• **Consigne écrite 1**
D'après l'extrait consacré à la locution « de pied en cap », de quel mot latin le substantif masculin cap est-il issu ?

• **Extrait du document**
>>>>>

« Même vêtue de pied en cape, Kate Middleton doit s'habituer à ce que les yeux des journalistes et de ses sujets se braquent systématiquement sur son ventre devenu épicentre des rumeurs et bientôt nid officiel du renouveau royal. »
(Jean-Frédéric Tronche, sur nouvelobs.com, le 23 juillet 2013)
(photo Wikipédia sous licence GFDL)
Ce que j'en pense
Après un bébé royal qui garde l'anonyme, voilà une coquille royale qui avance masquée. Heureusement pour notre journaliste, on ne coupe plus de têtes pour si peu, de ce côté-ci de la Manche...
Le substantif masculin cap, avant de désigner la pointe de terre (Le cap Horn) ou la direction (Changer de cap), a d'abord représenté une forme méridionale de chef (« tête »), issu comme lui du latin caput. De nos jours, on ne le rencontre plus guère avec ce sens que dans la locution de pied en cap, entendez : « des pieds à la tête », d'où « complètement ». Rien à voir donc, insiste Dupré, avec la cape de Zorro, empruntée quant à elle du provençal capa (lui-même issu, comme chape, du latin cappa, « sorte de capuchon ») : « N'écrivez jamais de pied en cape, qui ne signifierait rien. La cape (le vêtement) n'a rien à faire ici. »
Rien à faire ici, vraiment ? Il est permis d'en douter, à en juger par ces exemples anciens où « caput est remplacé par cappa » (1) : « Armés de toutes pieces de pié en cappe » (Chronique des quatre premiers Valois, fin du XIVe siècle), « Et tous arméz de pié en chappe » (Arnoul Gréban, vers 1450), « Larrons armés de piet en chape » (Roman de Jean d'Avesnes, vers 1460), « Sommes armer de pied en cappe » (Le Mystère de la Passion de Troyes, vers 1482), « Armés sommes de pié en chappe » (La Moralité à cincq personnages, 1484), « Me voicy ja armé de pied en cappe » (La Cène des dieux, vers 1492), « Arme de pie en cape » (Martial d'Auvergne, 1493), « Ung roy armé de pied en cappe » (Jean Molinet, avant 1507), à côté de « Armés si bien, de pié en cap » (Gace de La Bigne, vers 1370), « Ung homme armé de pié en cap » (manuscrit anonyme, vers 1470), « Habillie de pie en cap » (Jean Lemaire de Belges, 1509), « Armati a pede ad caput (de pie en cap) » (Sermons de Pierre-aux-Bœufs, avant 1425, traduits de français en latin en 1518), « Armé de pied en cap » (Robert Estienne, 1531). On peut encore citer Jean Froissart, qui alterne les graphies au fil de ses Chroniques (fin du XIVe siècle) : de pié (ou de piet) en cap, en cape, en cappe...

<<<<<

• **Consigne écrite 2**
Recopiez à l'identique les entrées ci-dessous, depuis leur toute première ligne jusqu'à la ligne contenant « revolution-im-kino-filmvorfuehrer-hat-ausgedient-1.1337463 », celle-ci comprise.

• **Données sources**

>>>>>

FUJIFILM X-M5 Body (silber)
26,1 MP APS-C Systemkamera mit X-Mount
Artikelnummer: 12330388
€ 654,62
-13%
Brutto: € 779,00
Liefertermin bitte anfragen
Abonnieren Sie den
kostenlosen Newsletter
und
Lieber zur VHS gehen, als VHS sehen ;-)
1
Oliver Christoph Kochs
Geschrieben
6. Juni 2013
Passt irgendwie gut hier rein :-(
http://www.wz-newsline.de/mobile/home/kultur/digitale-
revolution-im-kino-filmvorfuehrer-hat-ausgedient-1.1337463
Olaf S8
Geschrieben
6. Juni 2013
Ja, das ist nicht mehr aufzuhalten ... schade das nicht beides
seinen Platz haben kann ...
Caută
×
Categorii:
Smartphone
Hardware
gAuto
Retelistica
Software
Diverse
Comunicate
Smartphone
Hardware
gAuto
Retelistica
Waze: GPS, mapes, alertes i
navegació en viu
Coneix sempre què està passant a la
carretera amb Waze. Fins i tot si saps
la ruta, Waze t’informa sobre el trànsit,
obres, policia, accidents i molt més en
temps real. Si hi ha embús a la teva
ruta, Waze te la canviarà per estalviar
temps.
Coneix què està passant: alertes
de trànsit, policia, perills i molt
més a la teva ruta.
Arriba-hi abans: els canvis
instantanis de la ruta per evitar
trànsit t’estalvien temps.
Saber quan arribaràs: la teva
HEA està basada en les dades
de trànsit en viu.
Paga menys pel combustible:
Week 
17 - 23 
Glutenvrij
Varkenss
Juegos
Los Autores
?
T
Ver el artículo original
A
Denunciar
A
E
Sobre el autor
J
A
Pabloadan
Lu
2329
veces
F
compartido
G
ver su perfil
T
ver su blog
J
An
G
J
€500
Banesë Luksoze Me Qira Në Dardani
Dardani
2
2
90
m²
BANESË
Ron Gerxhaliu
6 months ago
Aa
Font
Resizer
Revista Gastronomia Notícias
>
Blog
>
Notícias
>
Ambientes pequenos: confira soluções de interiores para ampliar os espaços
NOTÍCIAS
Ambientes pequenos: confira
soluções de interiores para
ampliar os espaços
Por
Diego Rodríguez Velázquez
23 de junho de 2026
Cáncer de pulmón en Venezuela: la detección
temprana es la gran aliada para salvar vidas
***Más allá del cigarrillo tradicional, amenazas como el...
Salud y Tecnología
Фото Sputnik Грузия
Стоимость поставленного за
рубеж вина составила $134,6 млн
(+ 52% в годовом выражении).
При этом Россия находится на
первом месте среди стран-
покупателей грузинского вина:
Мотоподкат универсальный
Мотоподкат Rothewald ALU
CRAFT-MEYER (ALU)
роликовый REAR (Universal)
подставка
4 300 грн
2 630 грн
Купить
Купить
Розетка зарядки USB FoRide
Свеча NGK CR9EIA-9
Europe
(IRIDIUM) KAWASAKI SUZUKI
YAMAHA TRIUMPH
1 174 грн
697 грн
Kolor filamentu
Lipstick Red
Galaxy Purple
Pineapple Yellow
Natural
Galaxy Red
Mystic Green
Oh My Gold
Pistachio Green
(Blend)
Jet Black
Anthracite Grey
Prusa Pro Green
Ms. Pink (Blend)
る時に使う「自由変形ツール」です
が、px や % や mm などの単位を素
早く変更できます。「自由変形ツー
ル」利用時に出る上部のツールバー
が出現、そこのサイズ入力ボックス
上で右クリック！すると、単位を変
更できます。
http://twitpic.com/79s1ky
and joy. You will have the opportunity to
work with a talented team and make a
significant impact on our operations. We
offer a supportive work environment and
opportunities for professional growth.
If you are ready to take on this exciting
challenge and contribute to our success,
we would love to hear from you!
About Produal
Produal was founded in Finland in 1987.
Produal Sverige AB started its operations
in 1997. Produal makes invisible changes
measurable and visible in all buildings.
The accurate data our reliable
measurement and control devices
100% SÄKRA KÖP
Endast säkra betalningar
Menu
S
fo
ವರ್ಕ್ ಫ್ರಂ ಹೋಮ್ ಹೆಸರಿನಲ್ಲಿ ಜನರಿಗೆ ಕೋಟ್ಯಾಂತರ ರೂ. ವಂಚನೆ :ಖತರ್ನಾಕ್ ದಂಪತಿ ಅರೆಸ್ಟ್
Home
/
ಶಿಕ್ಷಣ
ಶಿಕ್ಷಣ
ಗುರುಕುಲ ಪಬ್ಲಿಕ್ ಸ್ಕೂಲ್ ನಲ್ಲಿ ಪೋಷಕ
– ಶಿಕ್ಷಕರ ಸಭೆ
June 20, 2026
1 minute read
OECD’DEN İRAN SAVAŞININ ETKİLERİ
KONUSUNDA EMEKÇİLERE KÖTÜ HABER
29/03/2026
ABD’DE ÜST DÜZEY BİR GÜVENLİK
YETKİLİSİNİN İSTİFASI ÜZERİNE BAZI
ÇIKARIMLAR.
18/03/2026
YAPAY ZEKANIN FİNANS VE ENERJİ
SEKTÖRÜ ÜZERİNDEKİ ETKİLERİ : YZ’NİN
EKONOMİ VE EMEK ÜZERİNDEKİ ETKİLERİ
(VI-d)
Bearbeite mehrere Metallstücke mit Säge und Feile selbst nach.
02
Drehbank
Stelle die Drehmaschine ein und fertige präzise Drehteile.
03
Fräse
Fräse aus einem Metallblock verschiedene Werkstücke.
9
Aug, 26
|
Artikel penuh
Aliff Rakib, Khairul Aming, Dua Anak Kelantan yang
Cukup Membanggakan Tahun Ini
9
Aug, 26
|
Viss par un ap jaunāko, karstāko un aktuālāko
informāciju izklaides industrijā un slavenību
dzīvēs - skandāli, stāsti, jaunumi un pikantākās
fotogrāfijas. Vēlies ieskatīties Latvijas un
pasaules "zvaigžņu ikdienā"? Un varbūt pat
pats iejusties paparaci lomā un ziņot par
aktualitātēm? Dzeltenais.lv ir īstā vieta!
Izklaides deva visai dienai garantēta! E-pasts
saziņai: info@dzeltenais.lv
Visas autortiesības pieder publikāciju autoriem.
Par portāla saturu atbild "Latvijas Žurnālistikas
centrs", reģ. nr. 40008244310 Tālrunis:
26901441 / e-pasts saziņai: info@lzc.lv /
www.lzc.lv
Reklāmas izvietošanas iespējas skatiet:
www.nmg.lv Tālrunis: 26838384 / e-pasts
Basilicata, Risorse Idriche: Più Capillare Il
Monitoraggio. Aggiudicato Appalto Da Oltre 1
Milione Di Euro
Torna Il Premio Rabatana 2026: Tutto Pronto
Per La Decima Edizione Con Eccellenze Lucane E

<<<<<

• **Réponse finale 1**
Il est issu du latin caput.

• **Réponse finale 2**
FUJIFILM X-M5 Body (silber)
26,1 MP APS-C Systemkamera mit X-Mount
Artikelnummer: 12330388
€ 654,62
-13%
Brutto: € 779,00
Liefertermin bitte anfragen
Abonnieren Sie den
kostenlosen Newsletter
und
Lieber zur VHS gehen, als VHS sehen ;-)
1
Oliver Christoph Kochs
Geschrieben
6. Juni 2013
Passt irgendwie gut hier rein :-(
http://www.wz-newsline.de/mobile/home/kultur/digitale-
revolution-im-kino-filmvorfuehrer-hat-ausgedient-1.1337463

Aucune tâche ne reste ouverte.